Arrange every line of the records as a Markdown table with the columns Row and Line, numbering the rows and leaving out any blank lines.

═════ Data shown

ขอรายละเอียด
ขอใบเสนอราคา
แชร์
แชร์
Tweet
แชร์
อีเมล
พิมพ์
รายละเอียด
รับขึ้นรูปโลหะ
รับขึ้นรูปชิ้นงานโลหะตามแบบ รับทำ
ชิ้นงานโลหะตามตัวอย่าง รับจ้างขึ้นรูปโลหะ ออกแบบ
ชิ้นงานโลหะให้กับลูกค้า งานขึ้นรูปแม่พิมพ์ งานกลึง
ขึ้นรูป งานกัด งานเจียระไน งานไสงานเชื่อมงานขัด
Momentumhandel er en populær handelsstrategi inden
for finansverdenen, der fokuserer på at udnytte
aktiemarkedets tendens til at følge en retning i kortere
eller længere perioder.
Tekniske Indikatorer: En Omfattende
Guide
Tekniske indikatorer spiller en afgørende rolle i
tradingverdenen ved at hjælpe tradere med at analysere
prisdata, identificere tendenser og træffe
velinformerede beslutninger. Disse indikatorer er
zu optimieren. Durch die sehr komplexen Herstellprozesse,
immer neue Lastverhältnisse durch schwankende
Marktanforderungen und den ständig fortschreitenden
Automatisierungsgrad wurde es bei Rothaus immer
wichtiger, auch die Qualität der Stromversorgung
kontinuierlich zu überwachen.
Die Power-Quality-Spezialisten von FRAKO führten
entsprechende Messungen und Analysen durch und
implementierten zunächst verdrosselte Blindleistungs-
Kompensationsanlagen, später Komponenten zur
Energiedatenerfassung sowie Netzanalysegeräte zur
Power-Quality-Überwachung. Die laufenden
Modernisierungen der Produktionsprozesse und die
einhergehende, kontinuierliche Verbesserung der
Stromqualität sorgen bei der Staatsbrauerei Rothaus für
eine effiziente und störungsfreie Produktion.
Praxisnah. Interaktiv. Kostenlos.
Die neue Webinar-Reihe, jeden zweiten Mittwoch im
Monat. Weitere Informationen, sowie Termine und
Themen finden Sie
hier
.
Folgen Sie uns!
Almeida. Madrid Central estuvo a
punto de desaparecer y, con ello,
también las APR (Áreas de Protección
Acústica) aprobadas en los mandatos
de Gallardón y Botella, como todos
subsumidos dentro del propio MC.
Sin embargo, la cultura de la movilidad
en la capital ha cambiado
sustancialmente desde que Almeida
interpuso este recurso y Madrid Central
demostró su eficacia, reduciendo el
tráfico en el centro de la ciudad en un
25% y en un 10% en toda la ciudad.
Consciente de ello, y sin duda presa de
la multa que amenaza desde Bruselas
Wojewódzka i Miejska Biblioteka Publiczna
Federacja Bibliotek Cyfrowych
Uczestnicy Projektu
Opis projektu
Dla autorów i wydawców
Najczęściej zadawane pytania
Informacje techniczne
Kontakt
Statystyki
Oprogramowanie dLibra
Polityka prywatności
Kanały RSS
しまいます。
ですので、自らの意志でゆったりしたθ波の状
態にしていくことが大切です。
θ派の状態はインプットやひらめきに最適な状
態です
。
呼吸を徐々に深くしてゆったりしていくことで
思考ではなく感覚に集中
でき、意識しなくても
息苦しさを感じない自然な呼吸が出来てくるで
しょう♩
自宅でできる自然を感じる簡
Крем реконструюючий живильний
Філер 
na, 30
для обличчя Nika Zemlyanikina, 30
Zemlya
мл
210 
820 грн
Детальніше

══════════

Response to the task –
| Row | Line |
|---|---|
| 1 | ขอรายละเอียด |
| 2 | ขอใบเสนอราคา |
| 3 | แชร์ |
| 4 | แชร์ |
| 5 | Tweet |
| 6 | แชร์ |
| 7 | อีเมล |
| 8 | พิมพ์ |
| 9 | รายละเอียด |
| 10 | รับขึ้นรูปโลหะ |
| 11 | รับขึ้นรูปชิ้นงานโลหะตามแบบ รับทำ |
| 12 | ชิ้นงานโลหะตามตัวอย่าง รับจ้างขึ้นรูปโลหะ ออกแบบ |
| 13 | ชิ้นงานโลหะให้กับลูกค้า งานขึ้นรูปแม่พิมพ์ งานกลึง |
| 14 | ขึ้นรูป งานกัด งานเจียระไน งานไสงานเชื่อมงานขัด |
| 15 | Momentumhandel er en populær handelsstrategi inden |
| 16 | for finansverdenen, der fokuserer på at udnytte |
| 17 | aktiemarkedets tendens til at følge en retning i kortere |
| 18 | eller længere perioder. |
| 19 | Tekniske Indikatorer: En Omfattende |
| 20 | Guide |
| 21 | Tekniske indikatorer spiller en afgørende rolle i |
| 22 | tradingverdenen ved at hjælpe tradere med at analysere |
| 23 | prisdata, identificere tendenser og træffe |
| 24 | velinformerede beslutninger. Disse indikatorer er |
| 25 | zu optimieren. Durch die sehr komplexen Herstellprozesse, |
| 26 | immer neue Lastverhältnisse durch schwankende |
| 27 | Marktanforderungen und den ständig fortschreitenden |
| 28 | Automatisierungsgrad wurde es bei Rothaus immer |
| 29 | wichtiger, auch die Qualität der Stromversorgung |
| 30 | kontinuierlich zu überwachen. |
| 31 | Die Power-Quality-Spezialisten von FRAKO führten |
| 32 | entsprechende Messungen und Analysen durch und |
| 33 | implementierten zunächst verdrosselte Blindleistungs- |
| 34 | Kompensationsanlagen, später Komponenten zur |
| 35 | Energiedatenerfassung sowie Netzanalysegeräte zur |
| 36 | Power-Quality-Überwachung. Die laufenden |
| 37 | Modernisierungen der Produktionsprozesse und die |
| 38 | einhergehende, kontinuierliche Verbesserung der |
| 39 | Stromqualität sorgen bei der Staatsbrauerei Rothaus für |
| 40 | eine effiziente und störungsfreie Produktion. |
| 41 | Praxisnah. Interaktiv. Kostenlos. |
| 42 | Die neue Webinar-Reihe, jeden zweiten Mittwoch im |
| 43 | Monat. Weitere Informationen, sowie Termine und |
| 44 | Themen finden Sie |
| 45 | hier |
| 46 | . |
| 47 | Folgen Sie uns! |
| 48 | Almeida. Madrid Central estuvo a |
| 49 | punto de desaparecer y, con ello, |
| 50 | también las APR (Áreas de Protección |
| 51 | Acústica) aprobadas en los mandatos |
| 52 | de Gallardón y Botella, como todos |
| 53 | subsumidos dentro del propio MC. |
| 54 | Sin embargo, la cultura de la movilidad |
| 55 | en la capital ha cambiado |
| 56 | sustancialmente desde que Almeida |
| 57 | interpuso este recurso y Madrid Central |
| 58 | demostró su eficacia, reduciendo el |
| 59 | tráfico en el centro de la ciudad en un |
| 60 | 25% y en un 10% en toda la ciudad. |
| 61 | Consciente de ello, y sin duda presa de |
| 62 | la multa que amenaza desde Bruselas |
| 63 | Wojewódzka i Miejska Biblioteka Publiczna |
| 64 | Federacja Bibliotek Cyfrowych |
| 65 | Uczestnicy Projektu |
| 66 | Opis projektu |
| 67 | Dla autorów i wydawców |
| 68 | Najczęściej zadawane pytania |
| 69 | Informacje techniczne |
| 70 | Kontakt |
| 71 | Statystyki |
| 72 | Oprogramowanie dLibra |
| 73 | Polityka prywatności |
| 74 | Kanały RSS |
| 75 | しまいます。 |
| 76 | ですので、自らの意志でゆったりしたθ波の状 |
| 77 | 態にしていくことが大切です。 |
| 78 | θ派の状態はインプットやひらめきに最適な状 |
| 79 | 態です |
| 80 | 。 |
| 81 | 呼吸を徐々に深くしてゆったりしていくことで |
| 82 | 思考ではなく感覚に集中 |
| 83 | でき、意識しなくても |
| 84 | 息苦しさを感じない自然な呼吸が出来てくるで |
| 85 | しょう♩ |
| 86 | 自宅でできる自然を感じる簡 |
| 87 | Крем реконструюючий живильний |
| 88 | Філер  |
| 89 | na, 30 |
| 90 | для обличчя Nika Zemlyanikina, 30 |
| 91 | Zemlya |
| 92 | мл |
| 93 | 210  |
| 94 | 820 грн |
| 95 | Детальніше |